January 19, 2012 PRINT Bookmark and Share

Commentary: Enough is Enough on Hits From Behind

by Dan Myers/CHN Staff

It wasn't long ago that dangerous hits from behind in hockey were quite rare.

While in college, I covered Minnesota State hockey for three years. Over that span, I missed perhaps one home game and would travel to away games a few times per season. I don't think it's a stretch to say I'd see maybe three or four checking from behind majors in a season — at least with my own two eyes.

This was during the mid-to-late 2000s, so this is by no means a "when I was young..." kind of story.

Friday night, I settled down in the living room to take in one of the more epic nights of WCHA television in recent memory. At one point, I had access to four games at once. Needless to say, I was doing plenty of channel surfing.

In the four hours I watched games that night, I witnessed two checking from behind majors live. Another happened in the MSU-Wisconsin game I was not watching at that particular moment. That's three — in one night.

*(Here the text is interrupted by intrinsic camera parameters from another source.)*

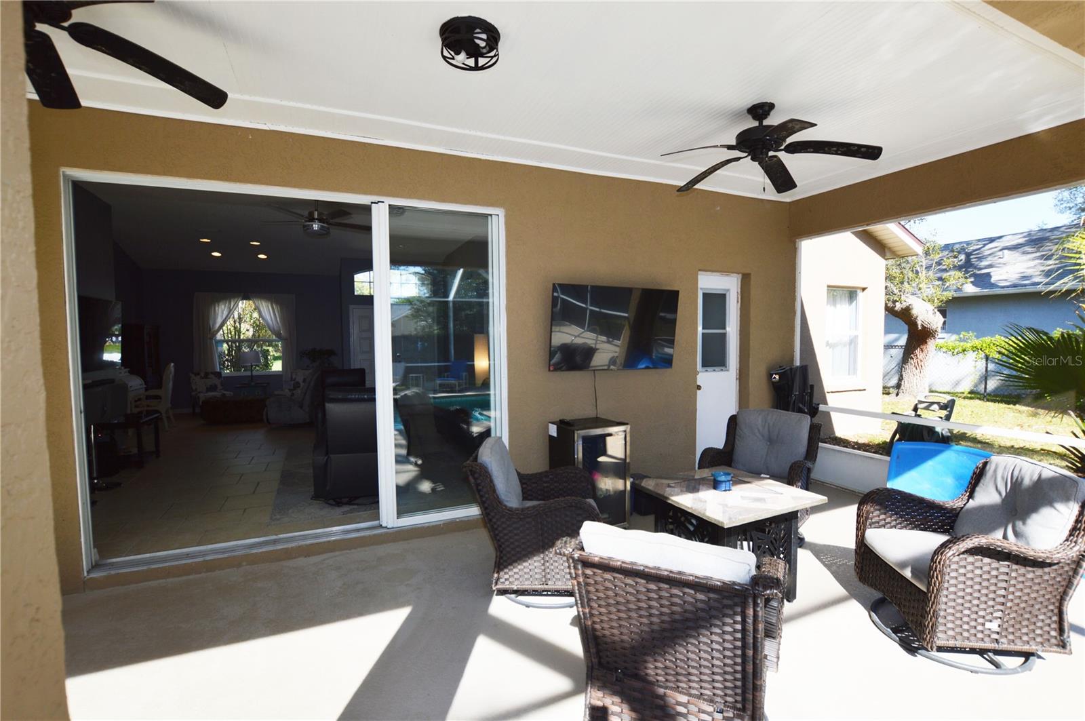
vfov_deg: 77.2
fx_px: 452
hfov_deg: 100.5
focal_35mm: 15
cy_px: 360
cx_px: 542
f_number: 5.6
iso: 100
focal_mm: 10
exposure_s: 1/125
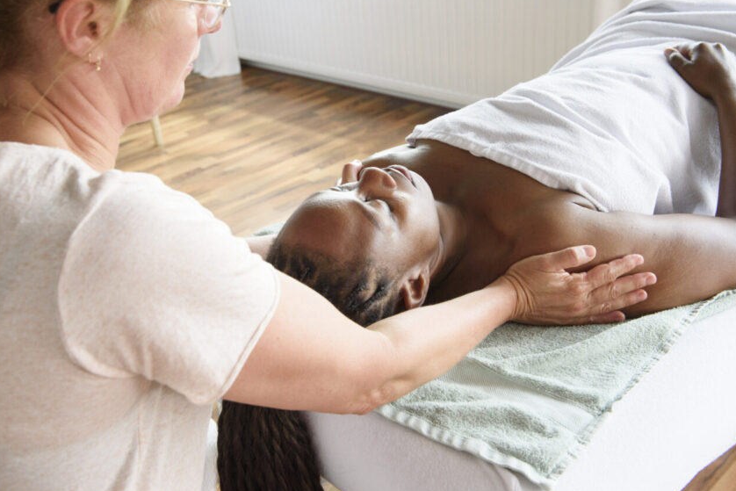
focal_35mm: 44
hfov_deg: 44.5
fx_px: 900
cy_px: 196
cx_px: 349
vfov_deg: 30.4
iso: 800
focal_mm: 36
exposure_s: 1/125
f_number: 5.6
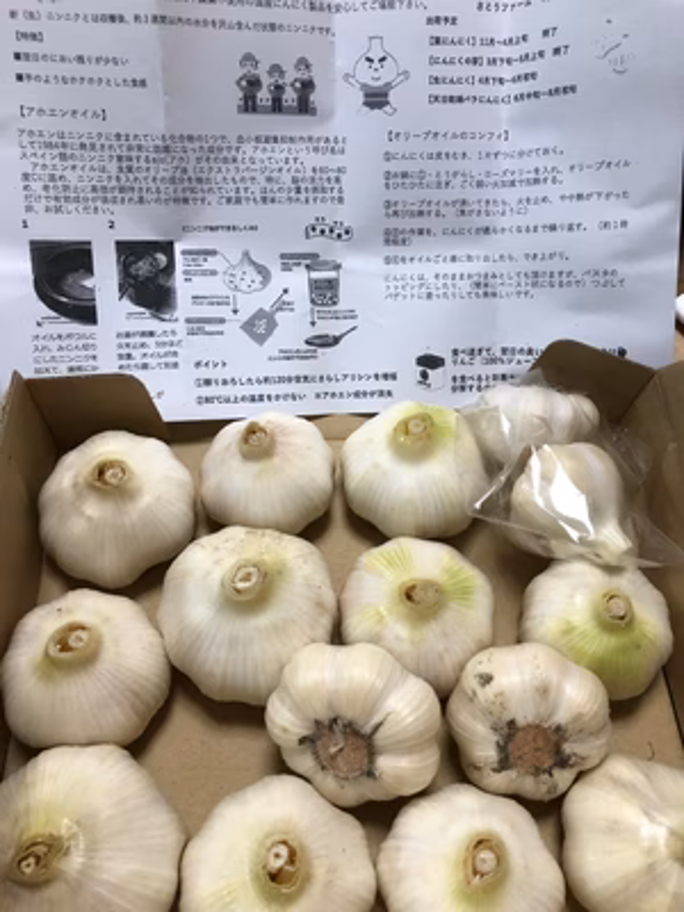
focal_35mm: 28
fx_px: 738
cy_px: 456
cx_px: 342
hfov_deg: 49.7
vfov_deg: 63.4
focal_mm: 4
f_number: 1.8
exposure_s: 1/30
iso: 25
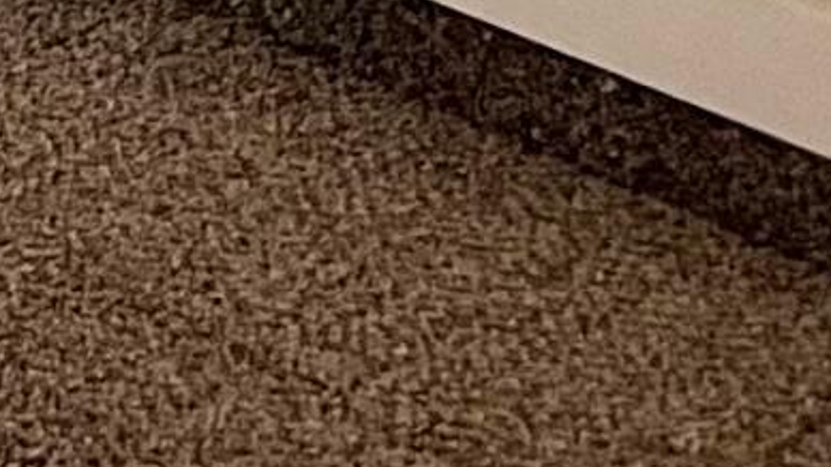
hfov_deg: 8.6
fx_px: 4824
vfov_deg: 4.9
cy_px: -1583
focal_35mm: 219
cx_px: -1426
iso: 80
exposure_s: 1/60
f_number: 1.5
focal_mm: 5.7
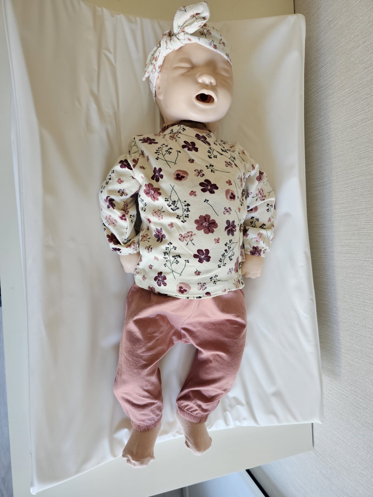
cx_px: 186
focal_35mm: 23
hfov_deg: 58.9
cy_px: 248
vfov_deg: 73.9
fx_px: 330
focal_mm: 6.3
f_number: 1.7
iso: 200
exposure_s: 1/90
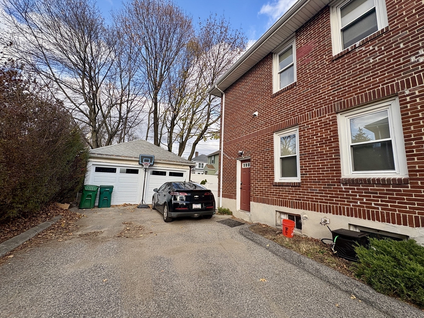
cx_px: 212
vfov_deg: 85.7
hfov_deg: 102.1
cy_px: 159
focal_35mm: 14
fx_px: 171
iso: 40
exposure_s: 1/537
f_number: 2.2
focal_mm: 2.22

Lately, it seems at least one team in every game will get the benefit of a 5-minute power play at some point in the night. Certainly, officials are being directed to more vigilantly call these hits as majors. But it goes beyond that, to a cultural shift that has taken place. Unfortunately, with those odds, it's only a matter of time before we see another devastating injury caused by one of these hits.

The problem I have with these hits is how brazenly and overtly dirty many of them are.

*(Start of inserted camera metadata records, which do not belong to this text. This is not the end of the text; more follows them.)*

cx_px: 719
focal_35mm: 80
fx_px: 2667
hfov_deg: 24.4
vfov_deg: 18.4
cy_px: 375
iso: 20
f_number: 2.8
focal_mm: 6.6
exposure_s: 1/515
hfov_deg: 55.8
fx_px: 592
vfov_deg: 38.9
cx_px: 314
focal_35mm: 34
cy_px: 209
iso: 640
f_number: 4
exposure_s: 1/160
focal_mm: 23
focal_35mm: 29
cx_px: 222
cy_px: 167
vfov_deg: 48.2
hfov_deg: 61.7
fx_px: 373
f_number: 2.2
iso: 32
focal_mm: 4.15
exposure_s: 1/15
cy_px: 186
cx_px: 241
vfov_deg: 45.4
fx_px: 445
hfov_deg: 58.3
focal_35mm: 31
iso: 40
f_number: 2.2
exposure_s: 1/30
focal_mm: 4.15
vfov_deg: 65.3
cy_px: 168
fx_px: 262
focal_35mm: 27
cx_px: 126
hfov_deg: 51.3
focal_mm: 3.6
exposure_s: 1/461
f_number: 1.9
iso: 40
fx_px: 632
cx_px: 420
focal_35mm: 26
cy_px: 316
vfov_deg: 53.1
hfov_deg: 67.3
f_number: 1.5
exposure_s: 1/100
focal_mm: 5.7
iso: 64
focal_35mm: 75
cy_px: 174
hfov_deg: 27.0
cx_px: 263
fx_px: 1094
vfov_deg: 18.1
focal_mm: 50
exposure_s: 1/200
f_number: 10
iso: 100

Take the hit by North Dakota's Danny Kristo on Minnesota's Ben Marshall on Friday night. Argue all you want folks, Kristo went into the corner with an intent to cause some damage. Was he trying to paralyze Marshall? Absolutely not. But judging by the forearm to the back of the head Kristo also gave Marshall, this was no garden variety check. Was it anger? Was it frustration? Is there a history here? Only one person knows for sure.

His reaction to his game misconduct aside, Kristo deserved being tossed from that game. He also deserves a suspension, and a lengthy one at that. Unfortunately, he won't receive one.

North Dakota fans will crow about that assessment, but these are the same people that said the suspension of St. Cloud State's Aaron Marvin a couple of years back for his check from behind on Chay Genoway was too short. And I agree with them. Any check that has an intent to injure needs to be handled swiftly and harshly. By looking at the replay, there is no way to say there wasn't intent on the part of Kristo.

And until college hockey — no, all of hockey — wants to start handing out suspensions for checks from behind, this type of behavior will continue. In today's SportsCenter culture where guys are trying their damnedest to flatten someone, a clear message needs to be sent: Such behavior will not be tolerated. Ever.

Checking, at its purest form, was once used to separate a man from the puck. Now, it's used as a way to fire up the crowd and his teammates. In some cases, it's used to send a message.

The message Kristo sent Friday night was a clear one. And for the record, the puck was long gone when he hit Marshall from behind.

This isn't meant to pick solely on Kristo either. In the same series 24 hours later, Minnesota's Tom Serratore checked North Dakota's Andrew MacWilliam from behind and was assessed a minor for charging. This should have been a check from behind. Just a couple of minutes later, teammate Mark Alt was booted — and rightfully — for a check from behind.

It's this kind of reckless behavior — and its cousin, head hits — that can simply no longer be tolerated. It adds nothing to the game, and by cracking down on it, takes nothing away from it. My solution: Instead of a game misconduct, start by making it a game disqualification, thereby forcing the offending player to sit an additional game. There needs to be a system in place to crack down on repeat offenders too.

Start assessing these penalties as game disqualifications and I promise guys will start thinking twice about laying someone out from behind. In the mean time, it'd be nice if coaches took some initiative and sat down a guy for a dangerous hit. It sends a message to a player that he is not only accountable to the league, but also to his team.

There is no place in college hockey for checks from behind. I hope something is done, and done soon, before it costs someone a chance to live a normal life away from the rink.